● **Assignment**
The records follow. Copy them exactly, but omit the pictures.

(Records contained in a dataset)
· · · · · · ·

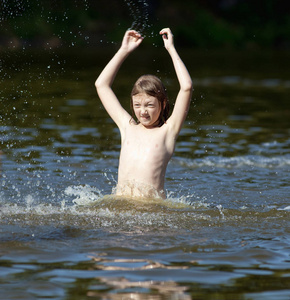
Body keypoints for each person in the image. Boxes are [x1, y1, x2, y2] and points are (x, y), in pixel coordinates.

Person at [95, 28, 192, 199]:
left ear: (162, 104)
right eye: (137, 105)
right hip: (121, 205)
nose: (143, 111)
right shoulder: (127, 127)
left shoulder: (168, 131)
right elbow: (101, 85)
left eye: (149, 105)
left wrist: (171, 48)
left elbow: (186, 87)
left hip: (152, 210)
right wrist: (123, 50)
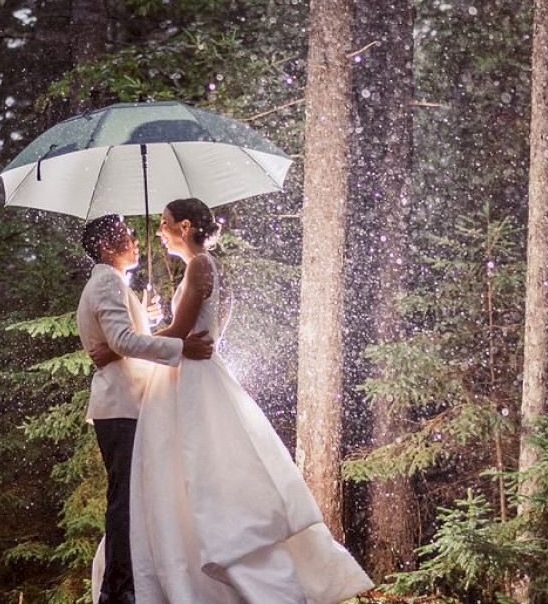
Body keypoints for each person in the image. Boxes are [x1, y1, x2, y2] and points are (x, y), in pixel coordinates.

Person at [92, 198, 373, 603]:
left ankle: (212, 563)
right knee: (179, 472)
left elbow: (184, 331)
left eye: (165, 223)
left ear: (185, 226)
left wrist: (119, 349)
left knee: (198, 471)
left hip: (190, 379)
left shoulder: (201, 265)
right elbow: (192, 332)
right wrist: (155, 322)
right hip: (186, 372)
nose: (158, 231)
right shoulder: (204, 267)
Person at [77, 213, 214, 604]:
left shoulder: (115, 284)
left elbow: (121, 340)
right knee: (126, 501)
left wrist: (147, 316)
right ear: (106, 245)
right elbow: (121, 341)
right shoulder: (106, 282)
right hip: (121, 406)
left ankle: (133, 584)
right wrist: (179, 345)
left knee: (135, 499)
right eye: (125, 234)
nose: (135, 239)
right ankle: (117, 590)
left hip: (129, 405)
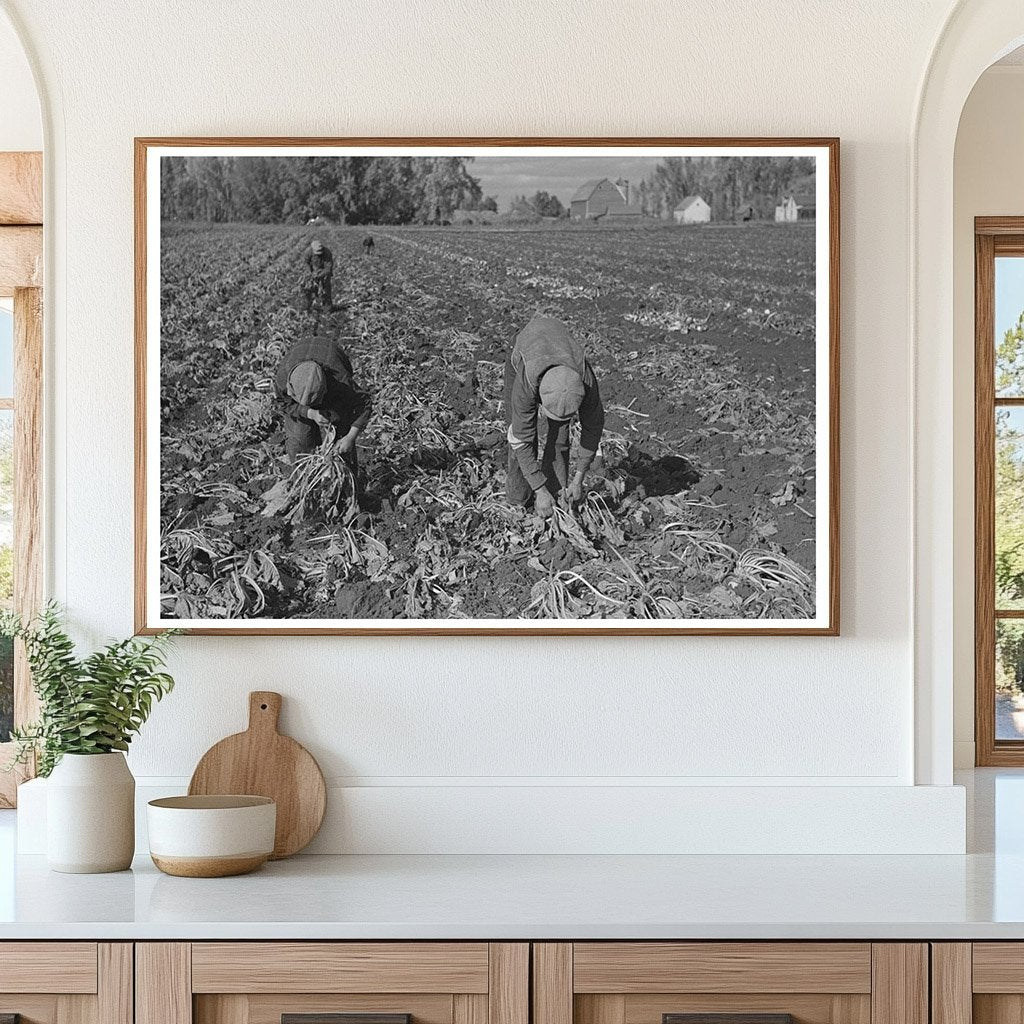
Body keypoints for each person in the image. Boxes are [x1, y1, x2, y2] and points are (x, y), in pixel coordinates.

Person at [503, 315, 604, 518]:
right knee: (522, 434)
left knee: (559, 437)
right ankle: (518, 499)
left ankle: (556, 497)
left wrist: (578, 478)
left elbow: (593, 429)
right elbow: (520, 439)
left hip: (560, 350)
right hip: (528, 350)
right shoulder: (527, 381)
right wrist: (539, 490)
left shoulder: (585, 379)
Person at [275, 335, 372, 477]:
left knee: (341, 446)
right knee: (300, 439)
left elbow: (364, 403)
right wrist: (310, 413)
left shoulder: (341, 380)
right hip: (303, 349)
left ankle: (346, 483)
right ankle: (304, 482)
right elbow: (283, 404)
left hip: (332, 365)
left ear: (324, 390)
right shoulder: (283, 378)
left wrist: (350, 437)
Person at [303, 239, 334, 311]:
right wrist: (310, 273)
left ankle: (327, 308)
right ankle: (311, 306)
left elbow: (328, 268)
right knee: (310, 288)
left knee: (326, 289)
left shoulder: (327, 253)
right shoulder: (308, 251)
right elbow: (306, 262)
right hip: (313, 270)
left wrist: (319, 275)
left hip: (324, 272)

· · · · · · ·

● **Output of the exercise**
Body keypoints for each person in the image. Boxes are [x1, y1, x2, y2] and points are (x, y), in pixel coordinates.

Person at [95, 28, 192, 199]:
left ear: (162, 104)
right eye: (137, 105)
right hip: (121, 205)
nose: (143, 111)
right shoulder: (127, 127)
left shoulder: (168, 131)
right elbow: (101, 85)
left eye: (149, 105)
left wrist: (171, 48)
left elbow: (186, 87)
left hip: (152, 210)
right wrist: (123, 50)
Body keypoints for each person in the image. Boxes are [x1, y1, x2, y2] and points are (x, y), in pixel coordinates.

Person at [92, 198, 373, 603]:
left ankle: (212, 563)
right knee: (179, 472)
left elbow: (184, 331)
left eye: (165, 223)
left ear: (185, 226)
left wrist: (119, 349)
left knee: (198, 471)
left hip: (190, 379)
left shoulder: (201, 265)
right elbow: (192, 332)
right wrist: (155, 322)
right hip: (186, 372)
nose: (158, 231)
right shoulder: (204, 267)
Person at [77, 213, 214, 604]:
left shoulder: (115, 284)
left elbow: (121, 340)
right knee: (126, 501)
left wrist: (147, 316)
right ear: (106, 245)
right elbow: (121, 341)
right shoulder: (106, 282)
right hip: (121, 406)
left ankle: (133, 584)
right wrist: (179, 345)
left knee: (135, 499)
right eye: (125, 234)
nose: (135, 239)
right ankle: (117, 590)
left hip: (129, 405)
Body keypoints for each person in the image. Boxes are [x1, y1, x2, y2] and points are (x, y), in pixel coordinates.

Person at [503, 315, 604, 518]:
right knee: (522, 434)
left knee: (559, 437)
right ankle: (518, 499)
left ankle: (556, 497)
left wrist: (578, 478)
left elbow: (593, 429)
right elbow: (520, 439)
left hip: (560, 350)
right hip: (528, 350)
right shoulder: (527, 381)
right wrist: (539, 490)
left shoulder: (585, 379)
Person at [275, 335, 372, 477]:
left knee: (341, 446)
right knee: (300, 439)
left elbow: (364, 403)
right wrist: (310, 413)
left shoulder: (341, 380)
right hip: (303, 349)
left ankle: (346, 483)
right ankle: (304, 482)
right elbow: (283, 404)
left hip: (332, 365)
left ear: (324, 390)
right shoulder: (283, 378)
left wrist: (350, 437)
Person at [303, 239, 334, 311]:
right wrist: (310, 273)
left ankle: (327, 308)
right ankle: (311, 306)
left elbow: (328, 268)
right knee: (310, 288)
left knee: (326, 289)
left shoulder: (327, 253)
right shoulder: (308, 251)
right elbow: (306, 262)
right hip: (313, 270)
left wrist: (319, 275)
left hip: (324, 272)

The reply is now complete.